In most circumstances, a will is revocable by the testator provided he has the capacity to understand the changes he wants to be made. I say most circumstances because where there is a mutual agreement to dispose of property by a will in a particular manner, courts will hold the parties to that agreement. If one party to the agreement has performed their end of the bargain, equitable principles will be relied upon to prevent the other party from backing out of the agreement. This irrevocability arises when two testators agree to enter into “mutual wills.”
What is meant by the term “mutual wills?”
Mutual wills refers to wills that dispose of property belonging to two testators – usually a husband and wife. The husband and wife agree, by their wills, that each will obtain a reciprocal benefit under the other’s will and that other specified individuals will receive the property of each of them on the death of the survivor. After the survivor dies, the mutual property is distributed to other persons in accordance with the distribution scheme. The wills must be in the nature of a contract.
Conditions Required For Enforcement
To determine whether the mutual wills are valid and enforceable, courts will consider the following:
- Is it clear that the parties entered into an agreement to establish “mutual wills?”
- Did the parties agree not to revoke or change their wills without the consent of the other person?
- Did the first person die without revoking or changing his or her will?
The Law in Ontario
In Edell v. Sitzer, 2001 CanLII 27989 (ON SC), (2001), 55 O.R. (3d) 198 (S.C.J.), at paras 57 and 58, the court succinctly summarized the law about mutual wills as follows:
The doctrine of mutual wills has traditionally been applied in cases where individuals have made separate wills pursuant to an agreement with respect to their terms. Most commonly, they have agreed that each will obtain a benefit under the other’s will and that other specified individuals will receive the property of each of them on the death of the survivor. In some cases of this sort, the benefit obtained by the survivor under the other’s will has been a life interest; in other cases, it has taken the form of an outright gift. Where the requirements for the application of the doctrine are satisfied, the survivor will not be permitted to defeat the agreement by revoking his or her will after the death of the other. This result is achieved by the imposition of a constructive trust on the survivor’s estate for the benefit of those who were intended to benefit under the agreement.
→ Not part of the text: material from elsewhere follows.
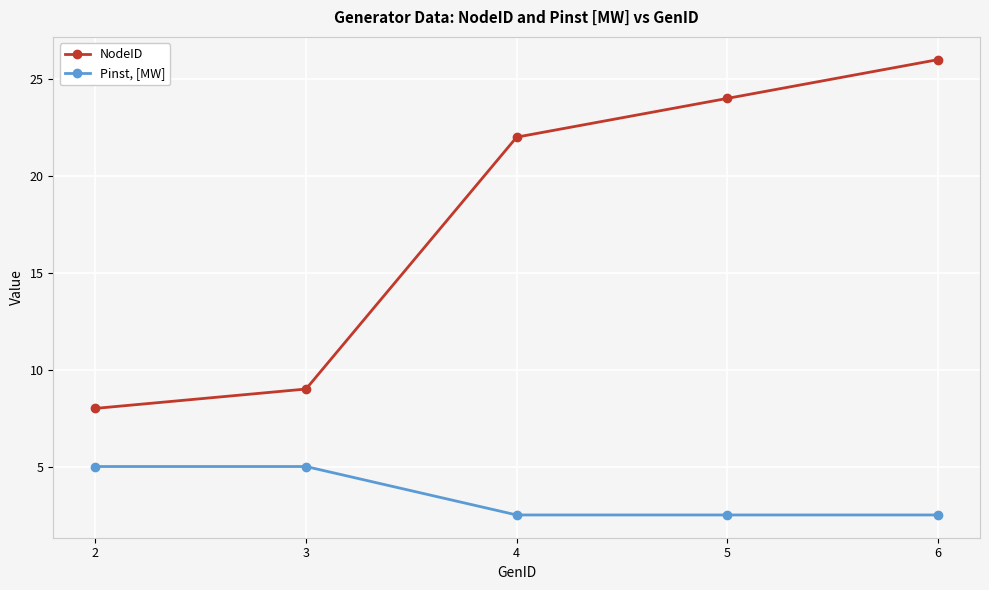

What is the difference between the NodeID values at 6 and 2?

18.0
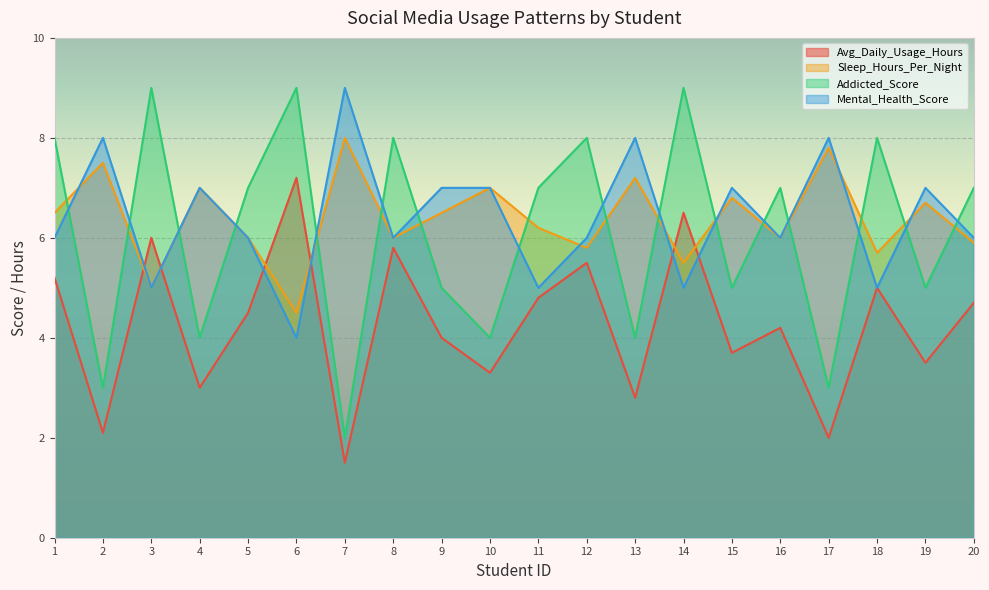

What is the value of the Addicted_Score point at the 16th from the left?

7.0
The most fundamental prerequisite for an application of the doctrine is that there be an agreement between the individuals who made the wills. It has been repeatedly insisted in the cases that: (a) the agreement must satisfy the requirements for a binding contract and not be “just some loose understanding or sense of moral obligation” (Re Good child (Deceased),  1 All E.R. 670 (Ch. D.), at p. 681); it must be proven by clear and satisfactory evidence; and (c) it must include an agreement not to revoke the wills.
When deciding whether or not to create mutual wills, the parties should be very clear about what they want to achieve with the mutual wills. What property is covered by the mutual wills? How is the property given?
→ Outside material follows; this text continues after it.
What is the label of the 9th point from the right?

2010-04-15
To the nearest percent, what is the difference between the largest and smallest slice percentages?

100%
Do the parties have the capacity to agree to mutual wills and make an agreement not to revoke?
Is the property given to the survivor absolutely – e.g. can the survivor sell the property or give it away? Are there any conditions or limitations imposed on the survivor?
Is there a life interest? If so, what responsibilities will the survivor have with respect to property of deceased – e.g. any fiduciary duties?
How will the mutual wills treat property that is not jointly owned?